DIRECTIVE: Lines below that include "assign" are the answer; copy each one.

----------

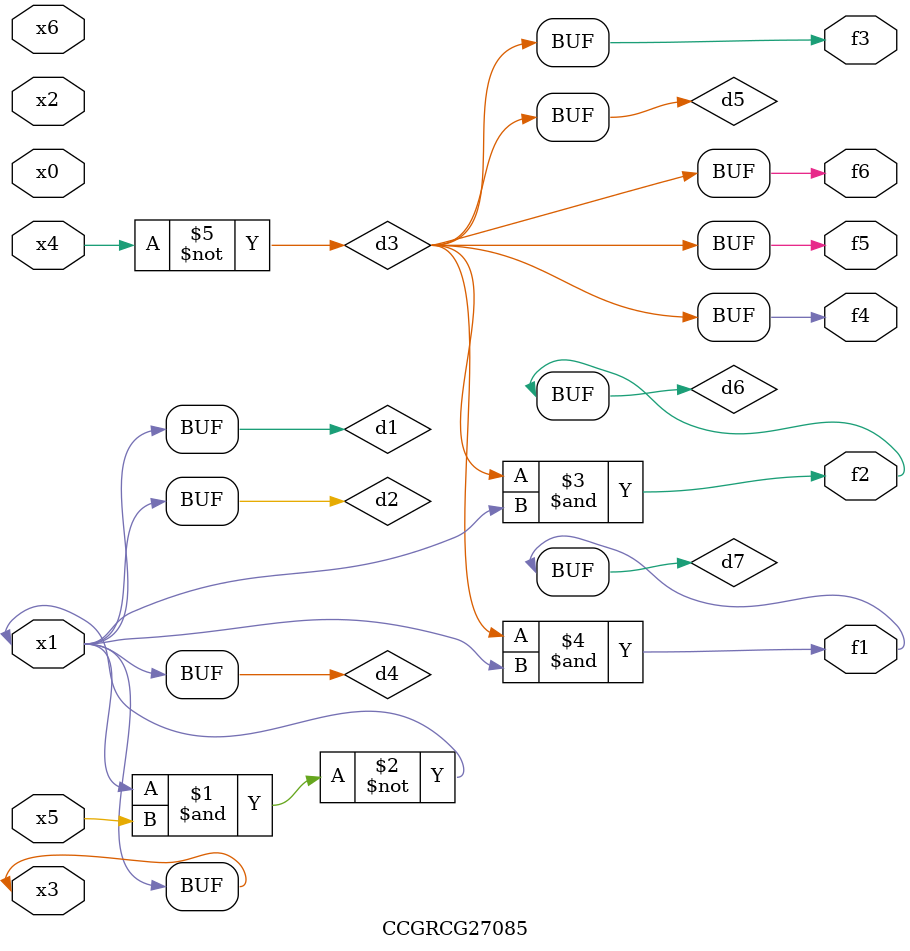
<source format=v>
module CCGRCG27085(
	input x0, x1, x2, x3, x4, x5, x6,
	output f1, f2, f3, f4, f5, f6
);

	wire d1, d2, d3, d4, d5, d6, d7;

	buf (d1, x1, x3);
	nand (d2, x1, x5);
	not (d3, x4);
	buf (d4, d1, d2);
	buf (d5, d3);
	and (d6, d3, d4);
	and (d7, d3, d4);
	assign f1 = d7;
	assign f2 = d6;
	assign f3 = d5;
	assign f4 = d5;
	assign f5 = d5;
	assign f6 = d5;
endmodule

</source>
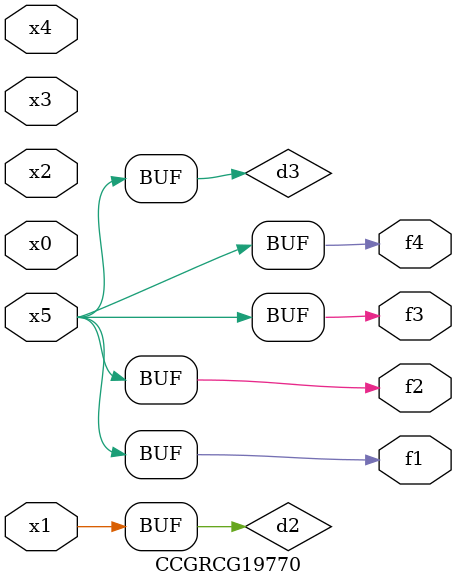
<source format=v>
module CCGRCG19770(
	input x0, x1, x2, x3, x4, x5,
	output f1, f2, f3, f4
);

	wire d1, d2, d3;

	not (d1, x5);
	or (d2, x1);
	xnor (d3, d1);
	assign f1 = d3;
	assign f2 = d3;
	assign f3 = d3;
	assign f4 = d3;
endmodule

</source>
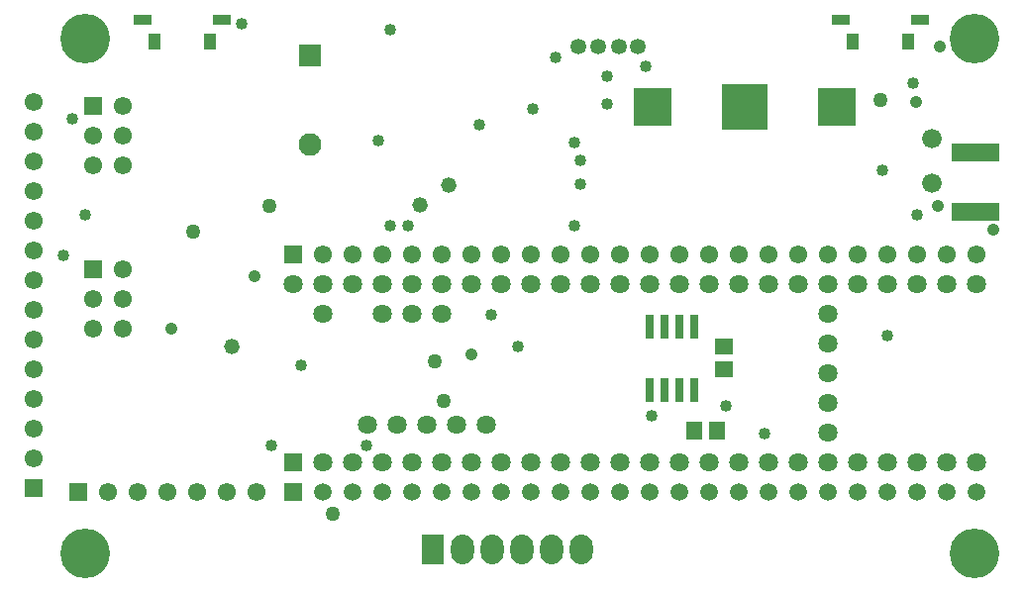
<source format=gbs>
G04 DipTrace 3.2.0.1*
G04 Teensy3.6TouchDisplayLoRaV03.gbs*
%MOIN*%
G04 #@! TF.FileFunction,Soldermask,Bot*
G04 #@! TF.Part,Single*
%AMOUTLINE1*
4,1,4,
-0.0185,0.026,
-0.0185,-0.026,
0.0185,-0.026,
0.0185,0.026,
-0.0185,0.026,
0*%
%AMOUTLINE3*
4,1,4,
0.0285,0.0155,
-0.0285,0.0155,
-0.0285,-0.0155,
0.0285,-0.0155,
0.0285,0.0155,
0*%
%AMOUTLINE6*
4,1,4,
0.08,-0.03,
0.08,0.03,
-0.08,0.03,
-0.08,-0.03,
0.08,-0.03,
0*%
%ADD13C,0.04*%
%ADD29C,0.05*%
%ADD32C,0.066*%
%ADD39R,0.059055X0.059055*%
%ADD40C,0.059055*%
%ADD42C,0.05315*%
%ADD51R,0.064173X0.064173*%
%ADD52C,0.064173*%
%ADD58R,0.156X0.156*%
%ADD59R,0.125X0.125*%
%ADD66C,0.167*%
%ADD68C,0.042*%
%ADD70C,0.052*%
%ADD82R,0.025622X0.08074*%
%ADD88C,0.076803*%
%ADD90R,0.076803X0.076803*%
%ADD100C,0.061055*%
%ADD102R,0.061055X0.061055*%
%ADD104O,0.076803X0.100425*%
%ADD106R,0.076803X0.100425*%
%ADD110R,0.061055X0.053181*%
%ADD112R,0.053181X0.061055*%
%ADD121OUTLINE1*%
%ADD123OUTLINE3*%
%ADD126OUTLINE6*%
%FSLAX26Y26*%
G04*
G70*
G90*
G75*
G01*
G04 BotMask*
%LPD*%
D70*
X1793583Y1685209D3*
X1892630Y1751251D3*
X1162370Y1206116D3*
D68*
X1968536Y1181118D3*
X3723819Y1602332D3*
X1237362Y1443591D3*
X3537121Y1681066D3*
X3465903Y2031122D3*
X3543370Y2218509D3*
X956142Y1268609D3*
D66*
X3661418Y511811D3*
X669292D3*
Y2244095D3*
X3661418D3*
D13*
X2249756Y2181013D3*
X1193617Y2293502D3*
X1656068Y1899793D3*
X1693701Y2273701D3*
X3349641Y1799803D3*
X1693701Y1613701D3*
D29*
X3343391Y2037278D3*
D13*
X2824696Y1006137D3*
X2953701Y913701D3*
X593701Y1513701D3*
X2313701Y1893701D3*
X2424738Y2024780D3*
Y2118520D3*
X1393596Y1143622D3*
X3468378Y1649819D3*
X2555974Y2149767D3*
X2124769Y1206116D3*
X2333701Y1833701D3*
Y1753701D3*
X2174764Y2006032D3*
X1993701Y1953701D3*
X3455879Y2093523D3*
X3368389Y1243612D3*
X668672Y1649819D3*
D29*
X1499835Y643675D3*
X1874795Y1024885D3*
X1843549Y1156121D3*
X1031134Y1593575D3*
X1287357Y1681066D3*
D13*
X624927Y1974785D3*
X2313701Y1613701D3*
X1753701D3*
X2033701Y1313701D3*
X2573701Y973701D3*
X1613701Y873701D3*
X1293701D3*
D32*
X3518701Y1756200D3*
D110*
X2818701Y1206103D3*
Y1131299D3*
D32*
X3518701Y1906200D3*
D106*
X1836614Y524937D3*
D104*
X1936614D3*
X2036614D3*
X2136614D3*
X2236614D3*
X2336614D3*
D102*
X493701Y731701D3*
D100*
Y831701D3*
Y931701D3*
Y1031701D3*
Y1131701D3*
Y1231701D3*
Y1331701D3*
Y1431701D3*
Y1531701D3*
Y1631701D3*
Y1731701D3*
Y1831701D3*
Y1931701D3*
Y2031701D3*
D42*
X2528701Y2218701D3*
X2463701D3*
X2393701D3*
X2328701D3*
D102*
X693701Y1468701D3*
D100*
X793701D3*
X693701Y1368701D3*
X793701D3*
X693701Y1268701D3*
X793701D3*
D102*
X693701Y2018701D3*
D100*
X793701D3*
X693701Y1918701D3*
X793701D3*
X693701Y1818701D3*
X793701D3*
D121*
X3251211Y2233701D3*
X3436211D3*
D123*
X3210711Y2308201D3*
X3476711D3*
D112*
X2718457Y924895D3*
X2793260D3*
D121*
X902378Y2233701D3*
X1087378D3*
D123*
X861878Y2308201D3*
X1127878D3*
D102*
X643701Y718701D3*
D100*
X743701D3*
X843701D3*
X943701D3*
X1043701D3*
X1143701D3*
X1243701D3*
D90*
X1424945Y2187055D3*
D88*
Y1887843D3*
D39*
X1368698Y718704D3*
D40*
X1468698D3*
X1568698D3*
X1668698D3*
X1768698D3*
X1868698D3*
X1968698D3*
X2068698D3*
X2168698D3*
X2268698D3*
X2368698D3*
X2468698D3*
X2568698D3*
X2668698D3*
X2768698D3*
X2868698D3*
X2968698D3*
X3068698D3*
X3168698D3*
X3268698D3*
X3368698D3*
X3468698D3*
X3568698D3*
X3668698D3*
D51*
X1368698Y818704D3*
D52*
X1468698D3*
X1568698D3*
X1668698D3*
X1768698D3*
X1868698D3*
X1968698D3*
X2068698D3*
X2168698D3*
X2268698D3*
X2368698D3*
X2468698D3*
X2568698D3*
X2668698D3*
X2768698D3*
X2868698D3*
X2968698D3*
X3068698D3*
X3168698D3*
X3268698D3*
X3368698D3*
X3468698D3*
X3568698D3*
X3668698D3*
X3168698Y918704D3*
Y1018704D3*
Y1118704D3*
Y1218704D3*
Y1318704D3*
Y1418704D3*
X3268698D3*
X3368698D3*
X3468698D3*
X3568698D3*
X3668698D3*
X3068698D3*
X2968698D3*
X2868698D3*
X2768698D3*
X2668698D3*
X2568698D3*
X2468698D3*
X2368698D3*
X2268698D3*
X2168698D3*
X2068698D3*
X1968698D3*
X1868698D3*
X1768698D3*
X1668698D3*
X1568698D3*
X1468698D3*
X1368698D3*
X1468698Y1318704D3*
X1668698D3*
X1768698D3*
X1868698D3*
X1618698Y943704D3*
X1718698D3*
X1818698D3*
X1918698D3*
X2018698D3*
D82*
X2718701Y1062402D3*
X2668701D3*
X2618701D3*
X2568701D3*
Y1275000D3*
X2618701D3*
X2668701D3*
X2718701D3*
D58*
X2887457Y2013692D3*
D59*
X3197457D3*
X2577457D3*
D102*
X1368698Y1518704D3*
D100*
X1468698D3*
X1568698D3*
X1668698D3*
X1768698D3*
X1868698D3*
X1968698D3*
X2068698D3*
X2168698D3*
X2268698D3*
X2368698D3*
X2468698D3*
X2568698D3*
X2668698D3*
X2768698D3*
X2868698D3*
X2968698D3*
X3068698D3*
X3168698D3*
X3268698D3*
X3368698D3*
X3468698D3*
X3568698D3*
X3668698D3*
D126*
X3663702Y1662449D3*
Y1862449D3*
M02*

</source>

----------

OUTPUT OF THE EXERCISE:
	assign f1 = d7;
	assign f2 = d6;
	assign f3 = d5;
	assign f4 = d5;
	assign f5 = d5;
	assign f6 = d5;
	assign f1 = d3;
	assign f2 = d3;
	assign f3 = d3;
	assign f4 = d3;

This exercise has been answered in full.